The concept of a juvenile court system was put into practice in the United States in the late 1800s and early 1900s, based on the premise that youthful offenders should be handled differently from adults. As a rule, proceedings in juvenile courts are more informal than in adult courts. Juvenile courts also take a less adversarial stance toward defendants. However, in practice the juvenile court system presents some disadvantages.
Early intervention with a young offender helps prevent future criminal acts. According to a report from the National Center for Juvenile Justice, the juvenile court system has the best chance of stopping a delinquent from committing crimes again if it intervenes as early as possible. For the court to intervene in a timely fashion, it must expedite case processing. The delays associated with the juvenile court system are one disadvantage of the system. It is not clear whether the delays are because the courts are overloaded or because they are inefficient.

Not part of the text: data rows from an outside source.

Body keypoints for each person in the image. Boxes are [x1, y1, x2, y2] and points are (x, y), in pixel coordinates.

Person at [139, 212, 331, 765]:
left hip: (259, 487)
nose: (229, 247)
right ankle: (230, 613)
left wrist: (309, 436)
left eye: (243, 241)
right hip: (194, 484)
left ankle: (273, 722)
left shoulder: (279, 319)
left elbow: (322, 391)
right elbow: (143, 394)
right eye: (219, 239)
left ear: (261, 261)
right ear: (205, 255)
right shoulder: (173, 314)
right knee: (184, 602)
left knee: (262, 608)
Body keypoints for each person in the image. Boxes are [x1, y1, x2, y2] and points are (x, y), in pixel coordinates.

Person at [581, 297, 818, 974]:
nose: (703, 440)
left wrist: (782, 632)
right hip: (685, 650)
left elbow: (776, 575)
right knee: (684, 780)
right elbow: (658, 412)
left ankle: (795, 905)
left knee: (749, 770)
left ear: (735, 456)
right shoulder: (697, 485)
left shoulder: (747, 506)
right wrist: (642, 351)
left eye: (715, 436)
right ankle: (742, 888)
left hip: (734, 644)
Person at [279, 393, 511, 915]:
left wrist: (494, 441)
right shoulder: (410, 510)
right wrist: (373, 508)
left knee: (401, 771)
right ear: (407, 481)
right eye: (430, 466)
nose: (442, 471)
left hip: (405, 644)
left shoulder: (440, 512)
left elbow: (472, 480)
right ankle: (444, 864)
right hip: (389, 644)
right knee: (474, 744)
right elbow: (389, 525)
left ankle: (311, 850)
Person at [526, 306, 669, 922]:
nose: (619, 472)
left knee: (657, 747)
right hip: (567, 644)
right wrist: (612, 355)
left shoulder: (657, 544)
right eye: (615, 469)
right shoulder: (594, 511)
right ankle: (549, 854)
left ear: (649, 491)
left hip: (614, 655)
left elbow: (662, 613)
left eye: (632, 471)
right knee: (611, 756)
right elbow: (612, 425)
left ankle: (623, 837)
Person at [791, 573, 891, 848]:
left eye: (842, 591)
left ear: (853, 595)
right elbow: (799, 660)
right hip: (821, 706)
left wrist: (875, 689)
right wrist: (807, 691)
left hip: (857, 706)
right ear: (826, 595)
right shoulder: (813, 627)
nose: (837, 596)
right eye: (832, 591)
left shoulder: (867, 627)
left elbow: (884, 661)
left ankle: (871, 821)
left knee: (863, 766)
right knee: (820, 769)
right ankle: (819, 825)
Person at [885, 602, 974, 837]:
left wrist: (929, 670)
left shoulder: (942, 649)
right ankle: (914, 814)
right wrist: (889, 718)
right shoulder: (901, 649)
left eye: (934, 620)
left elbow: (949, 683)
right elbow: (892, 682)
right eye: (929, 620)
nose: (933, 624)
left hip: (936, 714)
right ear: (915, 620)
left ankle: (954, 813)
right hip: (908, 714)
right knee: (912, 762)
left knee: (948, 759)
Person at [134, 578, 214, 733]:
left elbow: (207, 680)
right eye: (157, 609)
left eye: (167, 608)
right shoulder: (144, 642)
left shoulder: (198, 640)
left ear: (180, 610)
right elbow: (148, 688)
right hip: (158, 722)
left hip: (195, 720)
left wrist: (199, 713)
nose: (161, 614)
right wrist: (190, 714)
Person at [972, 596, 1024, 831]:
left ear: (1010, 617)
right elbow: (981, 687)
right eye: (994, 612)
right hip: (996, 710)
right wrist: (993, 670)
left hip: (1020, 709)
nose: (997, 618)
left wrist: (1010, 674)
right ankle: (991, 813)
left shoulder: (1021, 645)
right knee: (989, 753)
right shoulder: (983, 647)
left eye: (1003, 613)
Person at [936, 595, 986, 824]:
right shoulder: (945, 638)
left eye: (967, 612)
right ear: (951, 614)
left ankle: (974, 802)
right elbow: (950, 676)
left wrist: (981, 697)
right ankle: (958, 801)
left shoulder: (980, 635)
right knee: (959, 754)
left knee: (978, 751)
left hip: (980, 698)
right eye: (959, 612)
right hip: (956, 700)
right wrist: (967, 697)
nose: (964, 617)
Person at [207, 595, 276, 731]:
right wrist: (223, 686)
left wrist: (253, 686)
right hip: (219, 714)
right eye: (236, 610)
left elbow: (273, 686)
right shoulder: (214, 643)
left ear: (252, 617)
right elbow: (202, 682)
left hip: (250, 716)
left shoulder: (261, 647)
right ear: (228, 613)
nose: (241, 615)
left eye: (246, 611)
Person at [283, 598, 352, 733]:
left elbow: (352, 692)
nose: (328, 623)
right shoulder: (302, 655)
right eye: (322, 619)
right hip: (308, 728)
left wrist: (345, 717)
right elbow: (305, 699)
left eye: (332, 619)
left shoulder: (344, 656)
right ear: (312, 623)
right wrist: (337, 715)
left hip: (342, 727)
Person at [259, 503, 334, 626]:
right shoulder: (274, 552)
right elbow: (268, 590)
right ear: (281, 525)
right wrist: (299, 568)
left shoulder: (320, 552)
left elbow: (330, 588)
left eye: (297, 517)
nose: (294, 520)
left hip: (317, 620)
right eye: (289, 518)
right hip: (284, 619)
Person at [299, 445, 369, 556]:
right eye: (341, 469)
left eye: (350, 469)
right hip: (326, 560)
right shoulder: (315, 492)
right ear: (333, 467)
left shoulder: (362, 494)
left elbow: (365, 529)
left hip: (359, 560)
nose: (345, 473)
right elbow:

Although juvenile courts were set up with the idea that informal proceedings would be beneficial for young offenders, in reality informality has become a disadvantage. This informality can result in overlooking juvenile defendants' due process rights, according to Preston Elrod and R. Scott Ryder in "Juvenile Justice: A Social, Historical and Legal Perspective." Juveniles and their parents should be aware of their rights and feel comfortable exercising them. However, many are not familiar with their rights.
No Orientation to Juveniles
Juvenile courts' ability to address the problems of juvenile offenders is limited. Although a part of their mandate is to control and reform these offenders, they often lack the understanding or the resources to fulfil this mandate, according to Elrod and Ryder. Often these courts opt for quick fixes such as coercion and imprisonment, rather than long-term solutions.